What to do
What you return should be the complete data below, word for word, with no pictures in it.

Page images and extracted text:
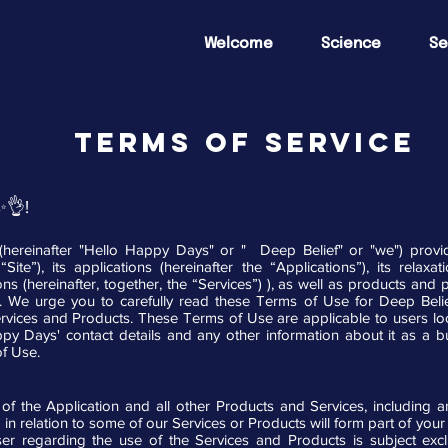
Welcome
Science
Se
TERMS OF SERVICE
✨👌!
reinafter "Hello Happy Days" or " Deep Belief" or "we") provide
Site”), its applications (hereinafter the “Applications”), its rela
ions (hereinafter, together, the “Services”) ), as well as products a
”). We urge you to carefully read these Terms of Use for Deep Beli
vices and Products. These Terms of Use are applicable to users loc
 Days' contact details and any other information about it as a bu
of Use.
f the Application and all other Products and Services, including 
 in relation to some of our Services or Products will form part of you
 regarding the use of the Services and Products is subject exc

Written solution
Welcome
Science
Se
TERMS OF SERVICE
✨👌!
reinafter "Hello Happy Days" or " Deep Belief" or "we") provide
Site”), its applications (hereinafter the “Applications”), its rela
ions (hereinafter, together, the “Services”) ), as well as products a
”). We urge you to carefully read these Terms of Use for Deep Beli
vices and Products. These Terms of Use are applicable to users loc
 Days' contact details and any other information about it as a bu
of Use.
f the Application and all other Products and Services, including 
 in relation to some of our Services or Products will form part of you
 regarding the use of the Services and Products is subject exc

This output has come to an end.